**Prompt:**
Nothing in the data should change when you return it, but leave the pictures out.

**Data:**
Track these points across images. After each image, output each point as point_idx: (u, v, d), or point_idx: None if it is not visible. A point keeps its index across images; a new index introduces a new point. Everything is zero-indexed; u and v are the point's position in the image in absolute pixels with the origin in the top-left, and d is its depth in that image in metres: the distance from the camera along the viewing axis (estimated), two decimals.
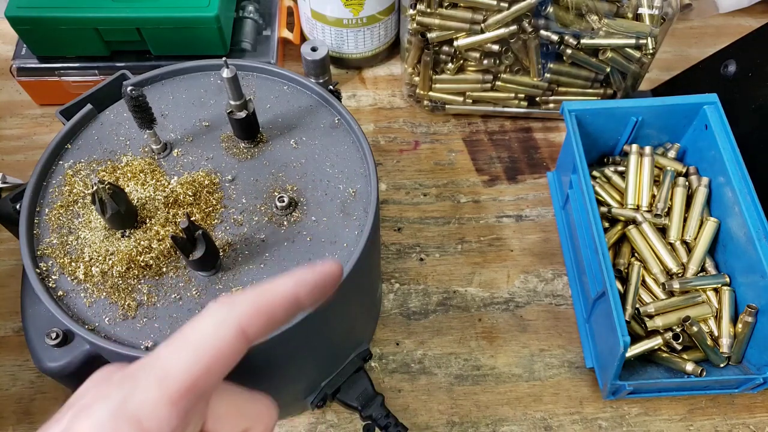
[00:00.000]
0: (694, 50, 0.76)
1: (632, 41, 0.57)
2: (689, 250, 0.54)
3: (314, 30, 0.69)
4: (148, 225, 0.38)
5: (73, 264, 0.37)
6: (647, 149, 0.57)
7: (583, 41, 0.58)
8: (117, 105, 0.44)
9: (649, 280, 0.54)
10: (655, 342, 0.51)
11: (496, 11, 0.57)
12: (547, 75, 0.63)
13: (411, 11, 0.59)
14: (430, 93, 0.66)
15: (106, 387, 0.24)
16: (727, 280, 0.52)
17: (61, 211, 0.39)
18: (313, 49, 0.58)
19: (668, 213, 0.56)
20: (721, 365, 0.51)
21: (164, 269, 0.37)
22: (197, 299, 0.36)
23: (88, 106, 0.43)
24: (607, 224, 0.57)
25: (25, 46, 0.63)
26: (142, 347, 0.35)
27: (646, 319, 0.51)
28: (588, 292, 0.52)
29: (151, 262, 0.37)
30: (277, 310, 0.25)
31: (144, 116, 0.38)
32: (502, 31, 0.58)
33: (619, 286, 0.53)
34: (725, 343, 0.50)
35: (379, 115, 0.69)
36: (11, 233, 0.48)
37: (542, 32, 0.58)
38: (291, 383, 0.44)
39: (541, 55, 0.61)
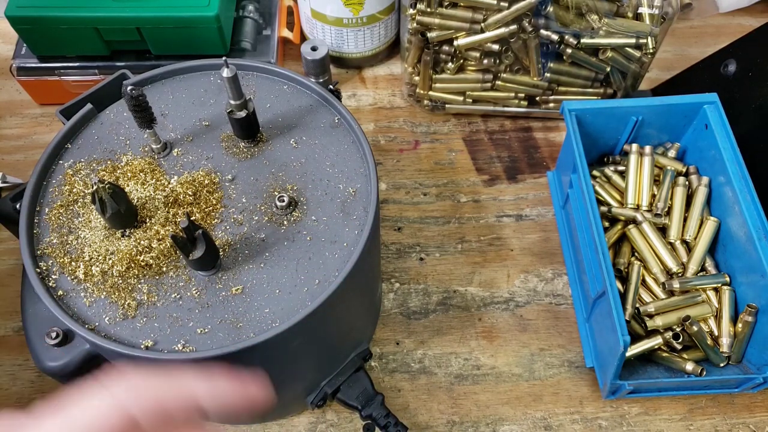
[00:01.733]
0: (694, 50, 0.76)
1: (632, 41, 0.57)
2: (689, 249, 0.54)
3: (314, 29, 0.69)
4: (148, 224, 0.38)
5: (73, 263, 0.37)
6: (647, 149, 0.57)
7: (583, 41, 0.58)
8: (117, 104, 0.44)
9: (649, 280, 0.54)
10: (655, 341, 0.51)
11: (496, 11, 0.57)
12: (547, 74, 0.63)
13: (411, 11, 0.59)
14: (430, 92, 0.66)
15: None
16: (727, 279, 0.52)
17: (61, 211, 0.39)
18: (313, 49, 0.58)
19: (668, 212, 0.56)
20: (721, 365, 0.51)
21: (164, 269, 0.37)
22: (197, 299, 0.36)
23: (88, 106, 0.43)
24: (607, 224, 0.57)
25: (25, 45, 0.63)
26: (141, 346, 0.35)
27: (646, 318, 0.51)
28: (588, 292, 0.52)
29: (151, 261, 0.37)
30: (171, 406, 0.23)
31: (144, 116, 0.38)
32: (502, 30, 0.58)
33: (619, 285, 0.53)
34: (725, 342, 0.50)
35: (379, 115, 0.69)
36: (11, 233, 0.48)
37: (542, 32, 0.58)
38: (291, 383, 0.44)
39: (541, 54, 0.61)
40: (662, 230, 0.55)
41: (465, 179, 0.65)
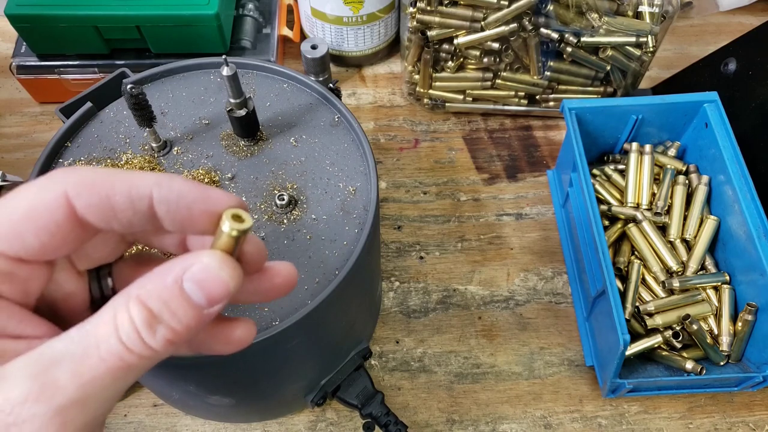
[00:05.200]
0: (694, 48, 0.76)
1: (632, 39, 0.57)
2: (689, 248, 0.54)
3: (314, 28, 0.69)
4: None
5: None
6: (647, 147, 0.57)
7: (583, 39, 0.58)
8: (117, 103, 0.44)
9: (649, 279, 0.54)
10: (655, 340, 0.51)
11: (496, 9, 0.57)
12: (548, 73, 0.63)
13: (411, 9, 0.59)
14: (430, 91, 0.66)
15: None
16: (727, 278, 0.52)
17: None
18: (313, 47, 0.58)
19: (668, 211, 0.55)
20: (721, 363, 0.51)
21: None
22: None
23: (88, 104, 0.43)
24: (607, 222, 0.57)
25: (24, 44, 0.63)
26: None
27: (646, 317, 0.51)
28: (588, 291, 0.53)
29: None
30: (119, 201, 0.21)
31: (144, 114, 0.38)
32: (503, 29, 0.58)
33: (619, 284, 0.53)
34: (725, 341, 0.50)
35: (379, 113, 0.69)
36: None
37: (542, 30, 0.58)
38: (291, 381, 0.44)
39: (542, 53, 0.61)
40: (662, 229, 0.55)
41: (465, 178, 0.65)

**Your response:**
Track these points across images. After each image, output each point as point_idx: (u, v, d), or point_idx: None if it is not visible. A point keeps its index across images; a new index introduces a new point. Everything is zero-indexed; u and v are the point's position in the image in absolute pixels with the origin in the top-left, and d is its depth in that image in metres: the distance from the camera along the viewing axis (estimated), two decimals.
[00:00.000]
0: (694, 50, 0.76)
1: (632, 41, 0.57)
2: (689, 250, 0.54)
3: (314, 30, 0.69)
4: (148, 225, 0.38)
5: (73, 264, 0.37)
6: (647, 149, 0.57)
7: (583, 41, 0.58)
8: (117, 105, 0.44)
9: (649, 280, 0.54)
10: (655, 342, 0.51)
11: (496, 11, 0.57)
12: (547, 75, 0.63)
13: (411, 11, 0.59)
14: (430, 93, 0.66)
15: (106, 387, 0.24)
16: (727, 280, 0.52)
17: (61, 211, 0.39)
18: (313, 49, 0.58)
19: (668, 213, 0.56)
20: (721, 365, 0.51)
21: (164, 269, 0.37)
22: (197, 299, 0.36)
23: (88, 106, 0.43)
24: (607, 224, 0.57)
25: (25, 46, 0.63)
26: (142, 347, 0.35)
27: (646, 319, 0.51)
28: (588, 292, 0.52)
29: (151, 262, 0.37)
30: (277, 310, 0.25)
31: (144, 116, 0.38)
32: (502, 31, 0.58)
33: (619, 286, 0.53)
34: (725, 343, 0.50)
35: (379, 115, 0.69)
36: (11, 233, 0.48)
37: (542, 32, 0.58)
38: (291, 383, 0.44)
39: (541, 55, 0.61)
[00:01.733]
0: (694, 50, 0.76)
1: (632, 41, 0.57)
2: (689, 249, 0.54)
3: (314, 29, 0.69)
4: (148, 224, 0.38)
5: (73, 263, 0.37)
6: (647, 149, 0.57)
7: (583, 41, 0.58)
8: (117, 104, 0.44)
9: (649, 280, 0.54)
10: (655, 341, 0.51)
11: (496, 11, 0.57)
12: (547, 74, 0.63)
13: (411, 11, 0.59)
14: (430, 92, 0.66)
15: None
16: (727, 279, 0.52)
17: (61, 211, 0.39)
18: (313, 49, 0.58)
19: (668, 212, 0.56)
20: (721, 365, 0.51)
21: (164, 269, 0.37)
22: (197, 299, 0.36)
23: (88, 106, 0.43)
24: (607, 224, 0.57)
25: (25, 45, 0.63)
26: (141, 346, 0.35)
27: (646, 318, 0.51)
28: (588, 292, 0.52)
29: (151, 261, 0.37)
30: (171, 406, 0.23)
31: (144, 116, 0.38)
32: (502, 30, 0.58)
33: (619, 285, 0.53)
34: (725, 342, 0.50)
35: (379, 115, 0.69)
36: (11, 233, 0.48)
37: (542, 32, 0.58)
38: (291, 383, 0.44)
39: (541, 54, 0.61)
40: (662, 230, 0.55)
41: (465, 179, 0.65)
[00:05.200]
0: (694, 48, 0.76)
1: (632, 39, 0.57)
2: (689, 248, 0.54)
3: (314, 28, 0.69)
4: None
5: None
6: (647, 147, 0.57)
7: (583, 39, 0.58)
8: (117, 103, 0.44)
9: (649, 279, 0.54)
10: (655, 340, 0.51)
11: (496, 9, 0.57)
12: (548, 73, 0.63)
13: (411, 9, 0.59)
14: (430, 91, 0.66)
15: None
16: (727, 278, 0.52)
17: None
18: (313, 47, 0.58)
19: (668, 211, 0.55)
20: (721, 363, 0.51)
21: None
22: None
23: (88, 104, 0.43)
24: (607, 222, 0.57)
25: (24, 44, 0.63)
26: None
27: (646, 317, 0.51)
28: (588, 291, 0.53)
29: None
30: (119, 201, 0.21)
31: (144, 114, 0.38)
32: (503, 29, 0.58)
33: (619, 284, 0.53)
34: (725, 341, 0.50)
35: (379, 113, 0.69)
36: None
37: (542, 30, 0.58)
38: (291, 381, 0.44)
39: (542, 53, 0.61)
40: (662, 229, 0.55)
41: (465, 178, 0.65)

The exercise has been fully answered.